Истребитель И-16 представлялся нам мощной и грозной машиной. И, конечно, перед первым самостоятельным полетом многих из нас даже охватывала робость. Но сознание, что на этом самолете придется воевать, придавало решительности.
Нам придется воевать… Мы верили и не верили в это. Нас не покидала мысль, что отступление Красной Армии происходит вследствие каких-то временных неудач и скоро-скоро все обернется нашей победой. Некоторые даже сокрушались о том, что им так и не доведется увидеть живого фрица, не то что сразиться с ним.
Наивные, мы ничего не знали о настоящей войне, не сознавали, насколько серьезная опасность нависла над нашей страной, не могли предвидеть, что и мы вдосталь хлебнем военных невзгод, и многим из нас никогда не придется узнать, когда и как война завершится.
А немец продвигался к Москве, и нас все больше и больше охватывала тревога.
И окончательно рухнули все наши иллюзии, когда в начале октября 1941 года два наших «ишака» вылетели навстречу «юнкерсам», шедшим бомбить мост через Дон у Ростова.
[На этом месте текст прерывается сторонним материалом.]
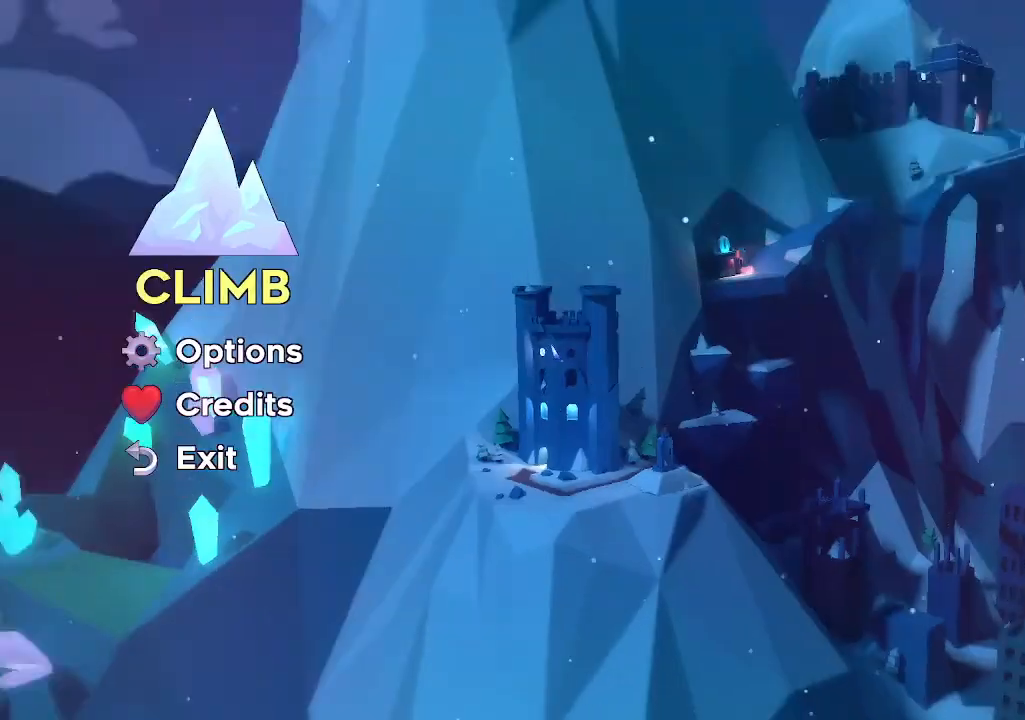
{"keys": [], "events": []}
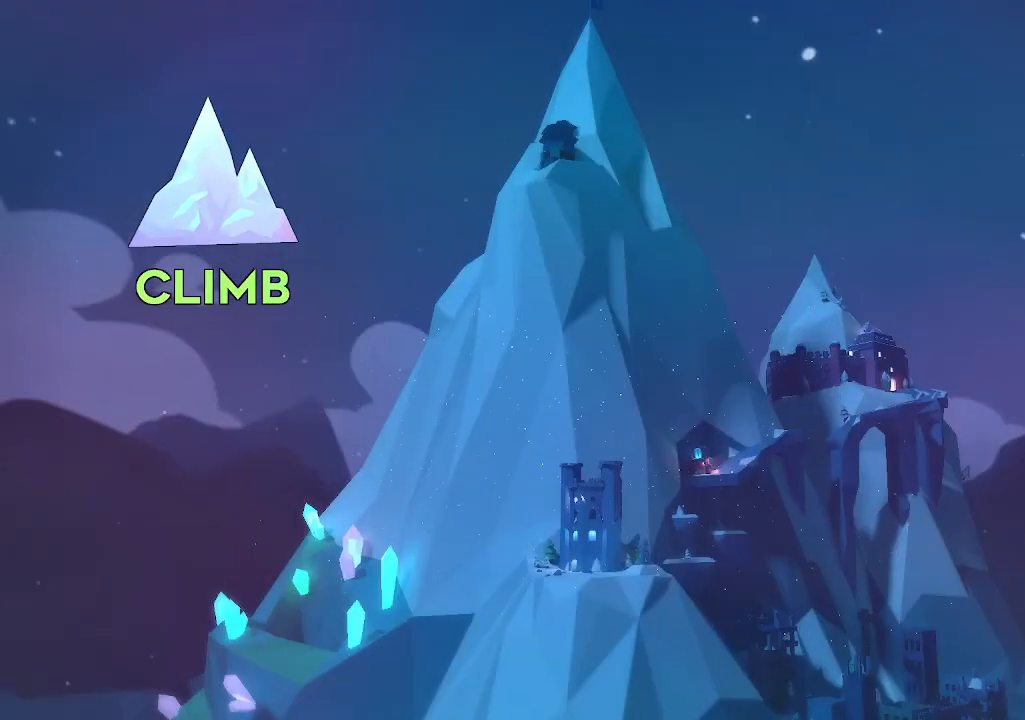
{"keys": [], "events": []}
Одним И-16 управлял летчик-инструктор из соседней эскадрильи. «Юнкерс» так полоснул по нему очередью, что он едва вернулся на свой аэродром.
Мы окружили машину. И война глянула на нас реальными рваными пробоинами на плоскостях «ишака».
Вот как оно все оборачивается…
Мы расходились по эскадрильям в угнетенном состоянии.
Но вскоре нас всех собрали у палаточного городка. Снова приехал политработник из школы. Какую весть привез он на этот раз?
Мы внимательно слушали его и постепенно начинали совсем по-иному смотреть на то, что произошло над мостом через Дон. И впервые поняли, что на войне бывают ситуации, когда успех определяется вовсе не числом уничтоженных врагов или сбитых самолетов, что есть еще более высокие и важные цели, достижение которых может многое оправдать.
Задачей первого боевого вылета с нашего аэродрома было: прикрыть, не дать разрушить важный стратегический мост через Дон. Взлетевшие товарищи справились с этой задачей – бомбы прошли мимо цели. И это несмотря на то, что слабовооруженному И-16 трудно было противоборствовать «юнкерсам». Воздушный бой мог вообще кончиться трагично для наших летчиков-инструкторов. Они это знали и тем не менее упорно атаковали фашистов, расстраивали их ряды, мешали прицельному бомбометанию.
Так мы получили первый урок настоящего мужества.
Он вызвал в курсантской среде бурный обмен мнениями. Смогли бы мы так действовать? Хватило бы у нас духу так рисковать? Одни петушились: «Да пусть только пошлют!» Другие молчаливо раздумывали, взвешивали все, делали выводы для себя.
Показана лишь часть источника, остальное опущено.